How should we treat HuggingFace and other model registries in our supply-chain controls?
Treat them like npm or PyPI circa 2018 — as untrusted package indexes with no meaningful provenance signal. The Open-OSS/privacy-filter Rust infostealer reached #1 trending with 244K downloads via OpenAI brand impersonation and manipulated Likes. Pin model pulls to specific commit hashes in CI/CD, ban selection by trending rank, and block model-weight downloads from non-ML workloads at egress.

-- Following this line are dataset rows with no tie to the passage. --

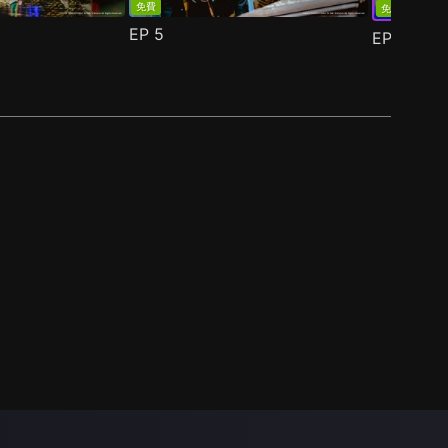
免費
免費
EP
5
EP
6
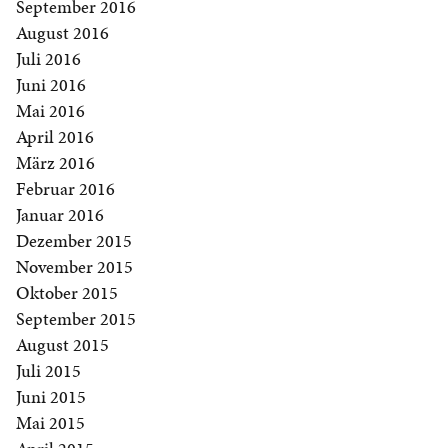
September 2016
August 2016
Juli 2016
Juni 2016
Mai 2016
April 2016
März 2016
Februar 2016
Januar 2016
Dezember 2015
November 2015
Oktober 2015
September 2015
August 2015
Juli 2015
Juni 2015
Mai 2015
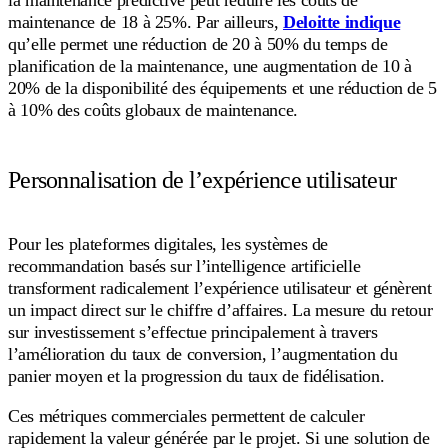
la maintenance prédictive peut réduire les coûts de
maintenance de 18 à 25%. Par ailleurs,
Deloitte indique
qu’elle permet une réduction de 20 à 50% du temps de
planification de la maintenance, une augmentation de 10 à
20% de la disponibilité des équipements et une réduction de 5
à 10% des coûts globaux de maintenance.
Personnalisation de l’expérience utilisateur
Pour les plateformes digitales, les systèmes de
recommandation basés sur l’intelligence artificielle
transforment radicalement l’expérience utilisateur et génèrent
un impact direct sur le chiffre d’affaires. La mesure du retour
sur investissement s’effectue principalement à travers
l’amélioration du taux de conversion, l’augmentation du
panier moyen et la progression du taux de fidélisation.
Ces métriques commerciales permettent de calculer
rapidement la valeur générée par le projet. Si une solution de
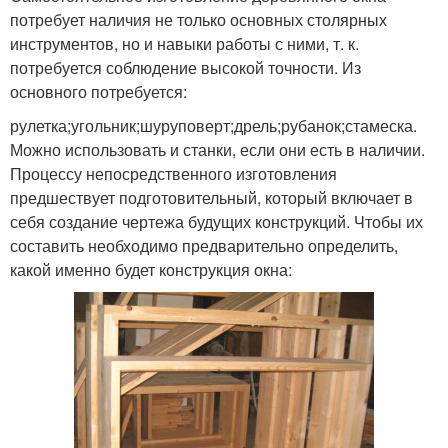
потребует наличия не только основных столярных
инструментов, но и навыки работы с ними, т. к.
потребуется соблюдение высокой точности. Из
основного потребуется:
рулетка;угольник;шуруповерт;дрель;рубанок;стамеска.
Можно использовать и станки, если они есть в наличии.
Процессу непосредственного изготовления
предшествует подготовительный, который включает в
себя создание чертежа будущих конструкций. Чтобы их
составить необходимо предварительно определить,
какой именно будет конструкция окна:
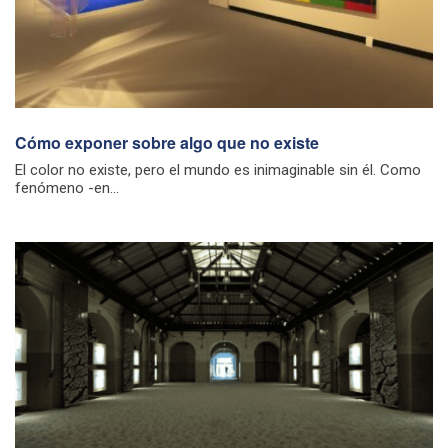
Cómo exponer sobre algo que no existe
El color no existe, pero el mundo es inimaginable sin él. Como
fenómeno -en...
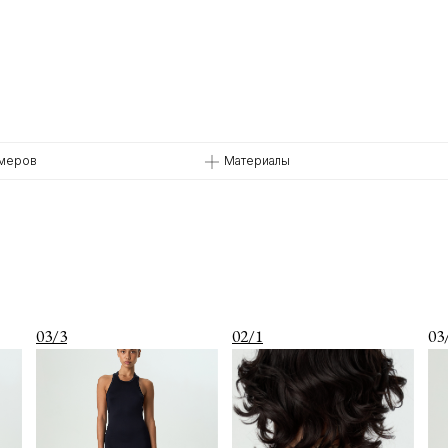
змеров
Материалы
03/3
02/1
03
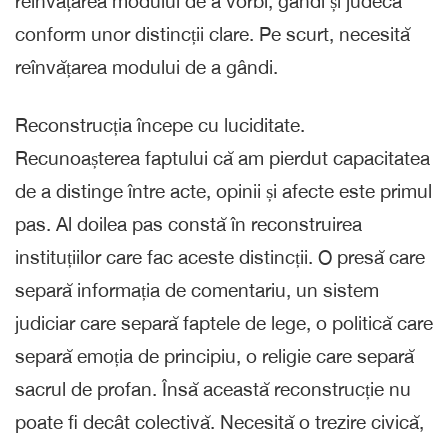
reînvățarea modului de a vorbi, gândi și judeca
conform unor distincții clare. Pe scurt, necesită
reînvățarea modului de a gândi.
Reconstrucția începe cu luciditate.
Recunoașterea faptului că am pierdut capacitatea
de a distinge între acte, opinii și afecte este primul
pas. Al doilea pas constă în reconstruirea
instituțiilor care fac aceste distincții. O presă care
separă informația de comentariu, un sistem
judiciar care separă faptele de lege, o politică care
separă emoția de principiu, o religie care separă
sacrul de profan. Însă această reconstrucție nu
poate fi decât colectivă. Necesită o trezire civică,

What concrete Iran-nexus TTPs should detection engineering tune for in the next two to six weeks?
Prioritize password-spray bursts against Entra ID (APT33), anomalous OAuth consent grants and fake-login credential phishing (Charming Kitten/APT42), DNS tunneling and Exchange web shells (APT34), legitimate RMM abuse via ScreenConnect or Atera (MuddyWater), and probes against internet-exposed Unitronics or Siemens PLCs (CyberAv3ngers). Renewed exploitation of unpatched Fortinet, Ivanti, and Citrix edge devices is the most likely initial-access vector.